→ **Text extract**:
◆ ◆ ◆ ◆

Yea, but it runs windows........:er:........So it's pretty much worthless...lol


----------



## Davor

Honestly if the ipad ran the OSX or any type of Unix operating system I'd agree with you here, but i mean that thing they can call an OS, isn't much of one. Plus if they make an ipad with an i5 in there ill fly to the store to purchase it.


----------



## Bitter Jeweler

You don't seem to like to focus on all the things that the iPad can do, and only  focus on what it can't. We can play that game with any product.
I use it for my business in many ways. More than I thought I ever could. Speed? It's plenty fast. Memory? I have more than enough.
Thanks to Village Idiot for pointing out that it can remotely access my desktops, something I never thought I needed, I have now done, and ****ing love it.

For you to say, repeatedly, the iPad is for someone with extra money to throw around to play childish games, is ****ing idiotic.


----------



## Davor

For you to justify the price of the hardware you are getting is pretty idiotic to me. So to each it's own. Im just trying to prove that there is much better alternatives out there, so there is no need for insults like that.

Im glad that it benefits your business in ways you couldn't imagine before, but you can always improve that experience with different products.


----------



## Village Idiot

Davor said:


> For you to justify the price of the hardware you are getting is pretty idiotic to me. So to each it's own. Im just trying to prove that there is much better alternatives out there, so there is no need for insults like that.
> 
> Im glad that it benefits your business in ways you couldn't imagine before, but you can always improve that experience with different products.


 
No, he's pointing out the fact that it's good for a lot of other things besides "childish games". You're the one stating that it's a useless device and anyone defending it is "idiotic". I can view flash on my iPad. I don't really have a need to, but I can remote desktop into my home PC and view flash that way. I can also access my server from it. I know there are people who's childish games include controlling their houses via automation that's controlled through their iPad. It's a pretty childish game being able to turn on lights, appliances, TVs, and entertainment systems.

Let's see, what other childish games can I think of? Sketching out lighting setups and taking handwritten notes. Using maps and GPS in the car instead of having another GPS device that sits in my nice GLI and clutters things up. Using it as a portfolio for clients. I can SSH into it and actually see the file system. I sold mine and I'm waiting for the new one to come it, so I can't tell you all the other apps I have for it. I've never had a problem with speed and I use it for a lot of things besides "childish games". iOS is intuitive and easy to use and I can use the **** out of it and the battery doesn't drain in 4 hours. It's not a Windows tablet, I know this. If there was a tablet that used a touch version of Windows that was as intuitive, I'd probably check into it. Hell, I prefer OS X for Adobe's software and use the OS X install for most of my photography stuff and my Win7 install for games and video conversion because of CUDA. Even with multi-touch like features, I'd be hesitant to purchase a tablet that was running OS X if it wasn't designed specifically for a touch screen experience. Just the thought of having to use finder with a touch screen and not a mouse/keyboard is brutal.

◆ ◆ ◆ ◆

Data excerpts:
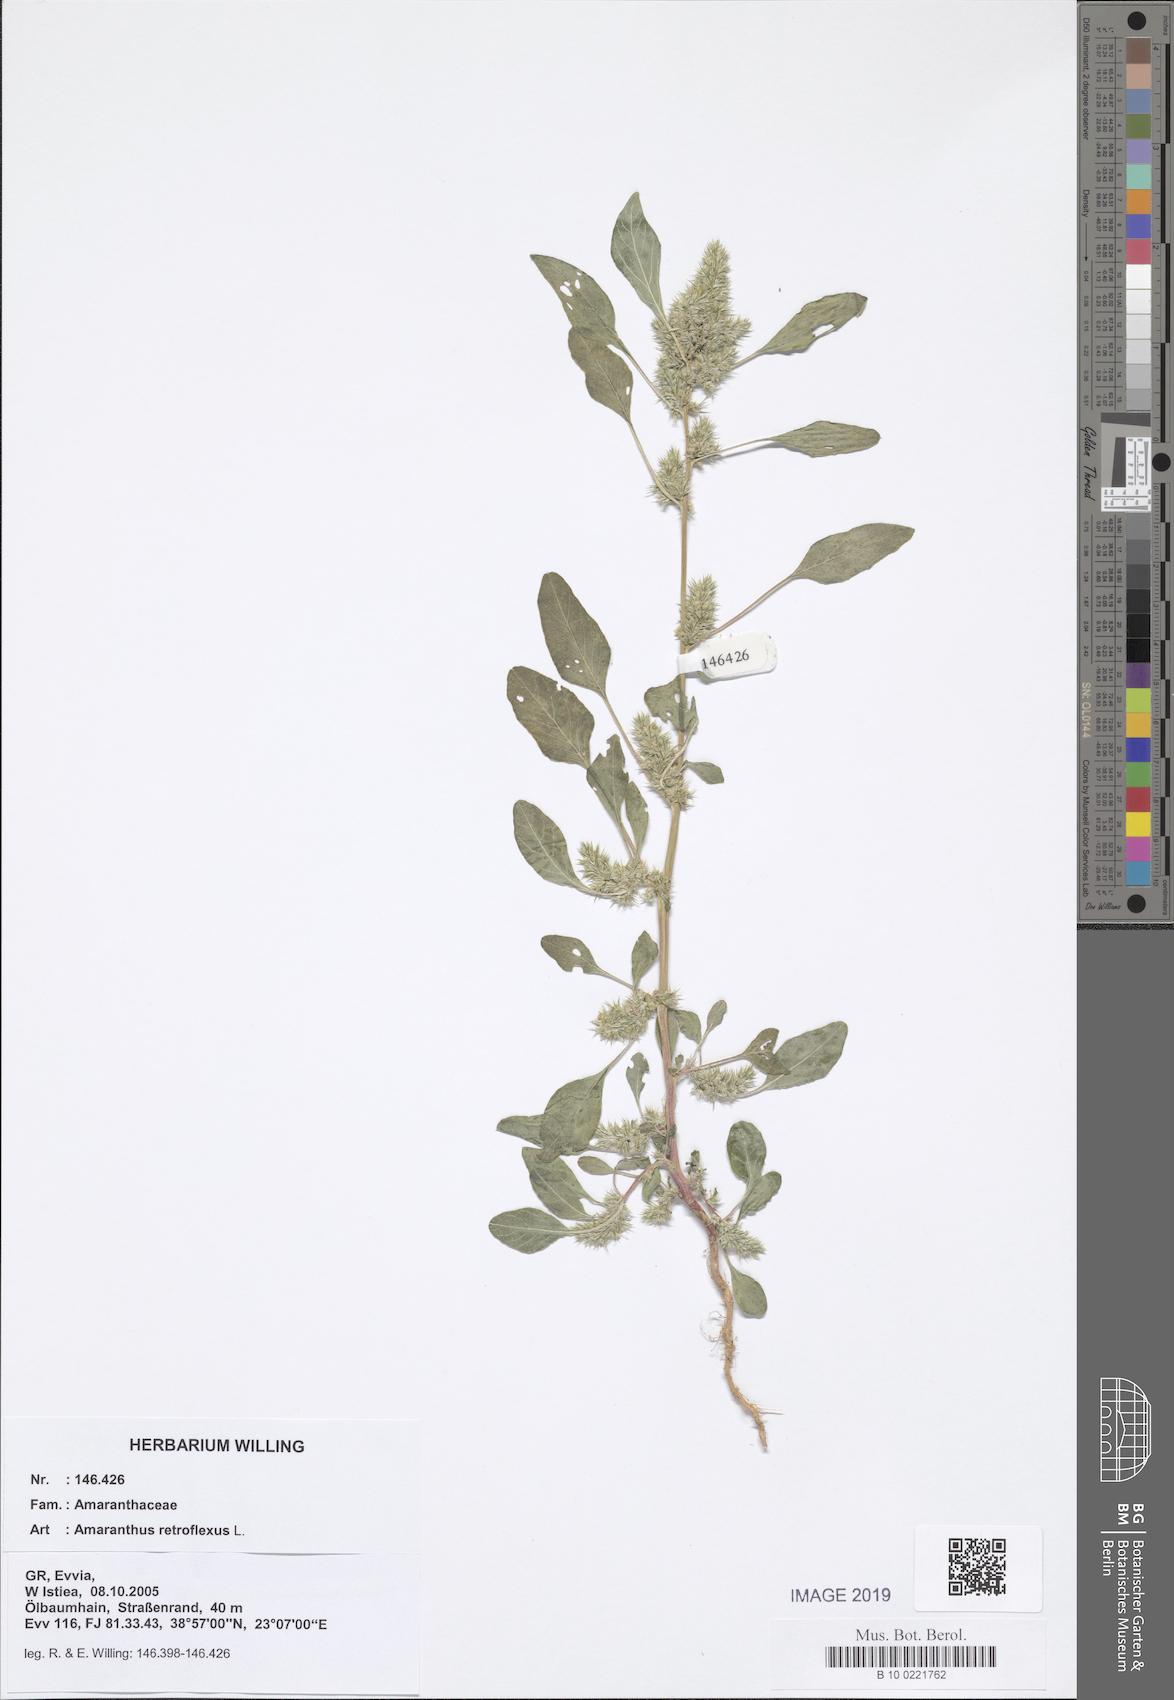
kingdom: Plantae
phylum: Tracheophyta
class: Magnoliopsida
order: Caryophyllales
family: Amaranthaceae
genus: Amaranthus
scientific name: Amaranthus retroflexus
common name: Redroot amaranth
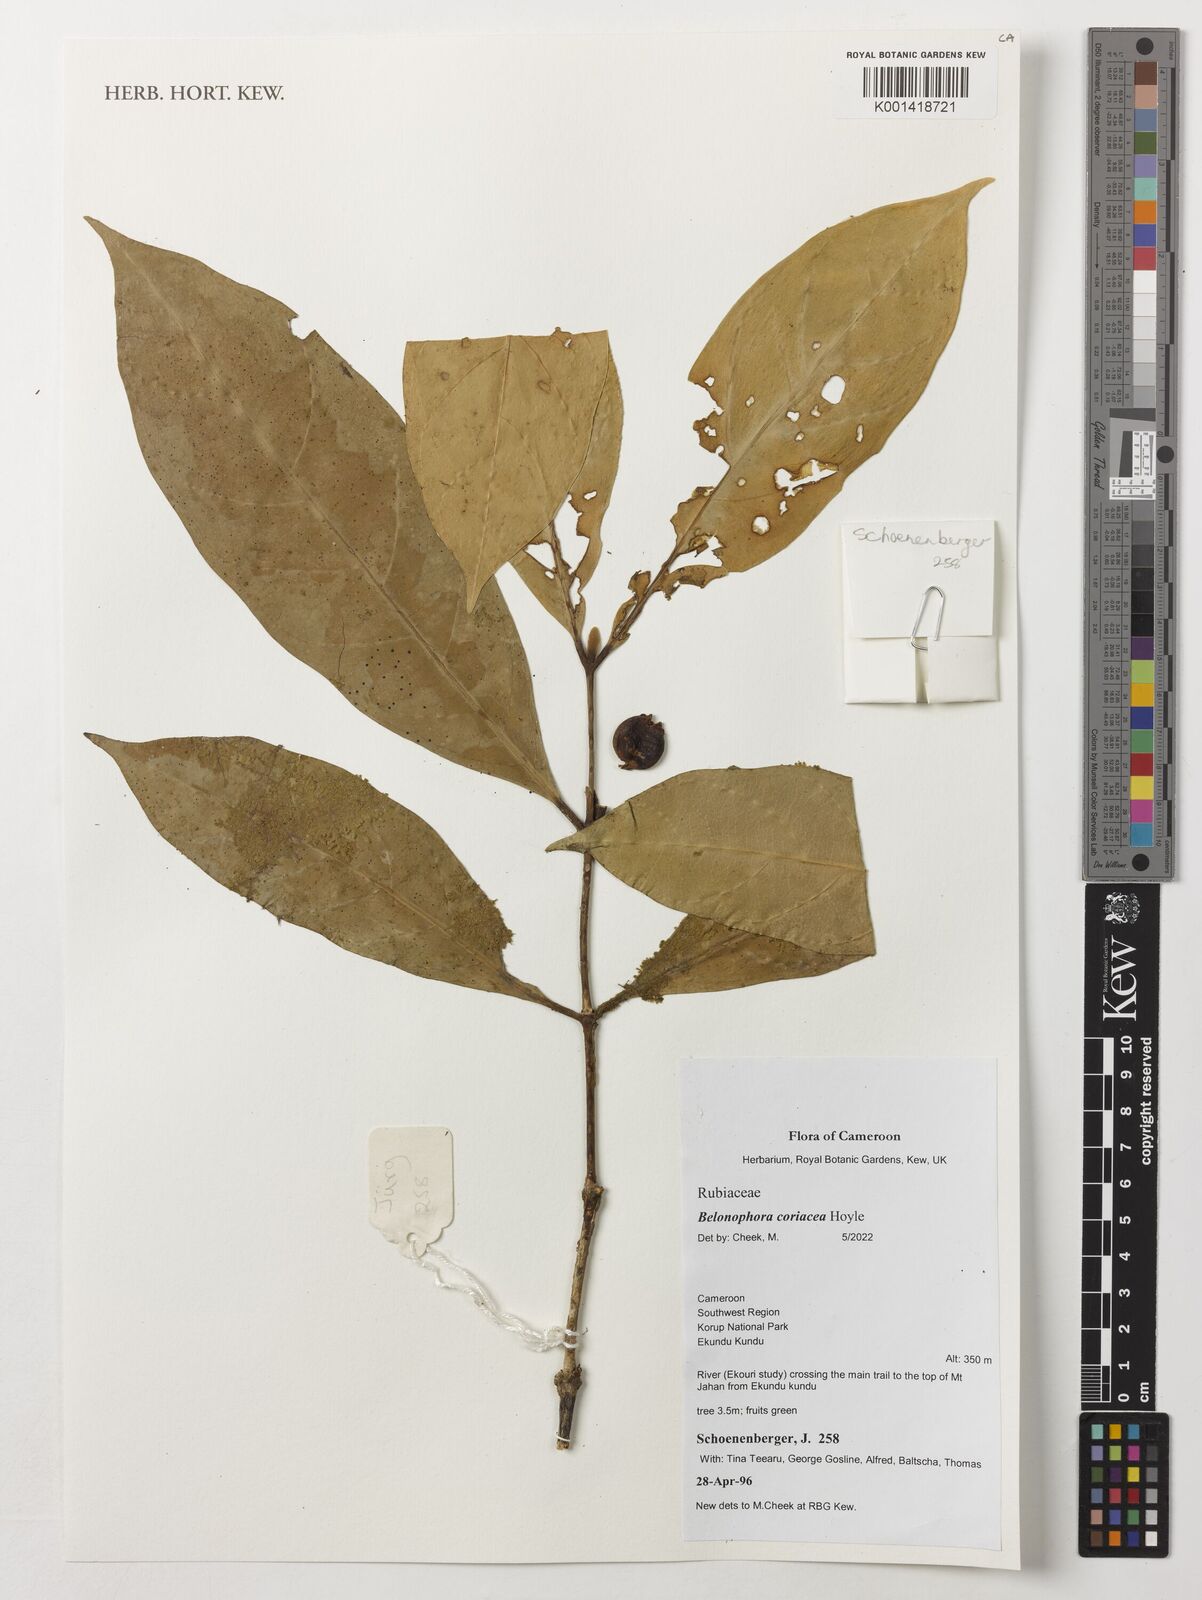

◆ ◆ ◆ ◆

→ **Required tasks**:
**a)** According to the iPad forum thread, what does Village Idiot use the Win7 install for?
**b)** List each distinct name that heads a post in the iPad forum thread.
**c)** Reproduce the part of the iPad forum thread that opens with the words containing "Thanks to Village" and closes with "and ****ing love it.".
You can leave the records out of consideration.

→ **The results**:
**a)** Games and video conversion, because of CUDA.

**b)** Davor, Bitter Jeweler, Village Idiot

**c)**
Thanks to Village Idiot for pointing out that it can remotely access my desktops, something I never thought I needed, I have now done, and ****ing love it.